My uncle is an ugly little man, yet at that moment I could have sworn that he had the face of an angel. He looked at me and smiled. It was the wonderfullest smile.
'I don't know what I was,' he said. 'When she had done I just said, "My Beloved"—and then she came down.'
October 15th.
This is my last night here, and this is the last time I shall write in my old-age book. To-morrow we all go away together, to Bern, where my uncle and Dolly will be married, and then he takes her to England, and Mrs. Barnes and I will also proceed there, discreetly, by another route.
So are the wanderings of Mrs. Barnes and Dolly ended, and Mrs. Barnes will enter into her idea of perfect bliss, which is to live in the very bosom of the Church with a cathedral almost in her back garden. For my uncle, prepared at this moment to love anybody, also loves Mrs. Barnes, and has invited her to make her home with him. At this moment indeed he would invite everybody to make their homes with him, for not only has he invited me but I heard him most cordially pressing those peculiarly immovable Antoines to use his house as their headquarters whenever they happen to be in England.
I think a tendency to invite runs in the family, for I too have been busy inviting. I have invited Mrs. Barnes to stay with me in London till she goes to the Deanery, and she has accepted. Together we shall travel thither, and together we shall dwell there, I am sure, in that unity which is praised by the Psalmist as a good and pleasant thing.

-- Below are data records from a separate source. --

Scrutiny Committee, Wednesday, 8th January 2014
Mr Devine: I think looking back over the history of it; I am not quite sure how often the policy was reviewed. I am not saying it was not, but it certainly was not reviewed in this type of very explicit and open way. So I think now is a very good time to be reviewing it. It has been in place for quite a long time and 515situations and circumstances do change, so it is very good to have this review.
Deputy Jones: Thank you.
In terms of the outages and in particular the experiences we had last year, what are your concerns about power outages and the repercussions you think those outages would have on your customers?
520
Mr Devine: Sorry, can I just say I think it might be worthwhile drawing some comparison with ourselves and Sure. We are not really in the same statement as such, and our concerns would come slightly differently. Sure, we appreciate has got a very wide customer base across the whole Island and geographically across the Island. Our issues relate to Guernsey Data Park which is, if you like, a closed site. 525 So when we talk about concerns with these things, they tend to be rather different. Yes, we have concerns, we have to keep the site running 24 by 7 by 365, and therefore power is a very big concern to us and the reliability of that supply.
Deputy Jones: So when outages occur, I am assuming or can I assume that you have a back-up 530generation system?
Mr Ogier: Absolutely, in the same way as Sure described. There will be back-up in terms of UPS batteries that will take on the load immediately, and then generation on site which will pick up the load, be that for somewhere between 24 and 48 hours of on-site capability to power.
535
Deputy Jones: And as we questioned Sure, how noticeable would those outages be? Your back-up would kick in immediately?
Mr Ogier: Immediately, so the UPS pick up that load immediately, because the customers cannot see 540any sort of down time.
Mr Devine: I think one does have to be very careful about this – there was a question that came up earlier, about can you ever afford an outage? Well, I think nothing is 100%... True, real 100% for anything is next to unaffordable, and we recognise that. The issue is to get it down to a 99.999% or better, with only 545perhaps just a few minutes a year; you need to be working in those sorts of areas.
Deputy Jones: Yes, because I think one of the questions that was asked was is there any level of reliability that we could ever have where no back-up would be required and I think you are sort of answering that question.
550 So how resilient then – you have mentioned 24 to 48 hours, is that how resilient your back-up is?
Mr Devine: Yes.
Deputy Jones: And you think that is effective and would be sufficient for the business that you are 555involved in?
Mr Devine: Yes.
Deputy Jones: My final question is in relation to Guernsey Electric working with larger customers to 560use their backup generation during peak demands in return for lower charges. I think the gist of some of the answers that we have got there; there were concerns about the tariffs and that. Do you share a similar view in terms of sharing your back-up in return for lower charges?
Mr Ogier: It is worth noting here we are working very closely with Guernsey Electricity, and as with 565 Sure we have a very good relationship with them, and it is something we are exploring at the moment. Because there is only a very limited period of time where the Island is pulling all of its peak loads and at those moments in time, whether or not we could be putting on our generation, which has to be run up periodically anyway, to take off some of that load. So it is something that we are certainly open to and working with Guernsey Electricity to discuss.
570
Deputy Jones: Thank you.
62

She will stay with me for the weeks during which my uncle wishes to have Dolly all to himself. I think there will be a great many of those weeks, from what I know of Dolly; but being with a happy Mrs. Barnes will be different from being with her as she was here. She is so happy that she consists entirely of unclouded affection. The puckers from her face, and the fears and concealments from her heart, have all gone together. She is as simple and as transparent as a child. She always was transparent, but without knowing it; now she herself has pulled off her veils, and cordially requests one to look her through and through and see for oneself how there is nothing there but contentment. A little happiness,—what wonders it works! Was there ever anything like it?
This is a place of blessing. When I came up my mountain three months ago, alone and so miserable, no vision was vouchsafed me that I would go down it again one of four people, each of whom would leave the little house full of renewed life, of restored hope, of wholesome looking-forward, clarified, set on their feet, made useful once more to themselves and the world. After all, we're none of us going to be wasted. Whatever there is of good in any of us isn't after all going to be destroyed by circumstances and thrown aside as useless. When I am so foolish—if I am so foolish I should say, for I feel completely cured! as to begin thinking backwards again with anything but a benevolent calm, I shall instantly come out here and invite the most wretched of my friends to join me, and watch them and myself being made whole.
The house, I think, ought to be rechristened.
It ought to be called Chalet du Fleuve Jordan.
But perhaps my guests mightn't like that.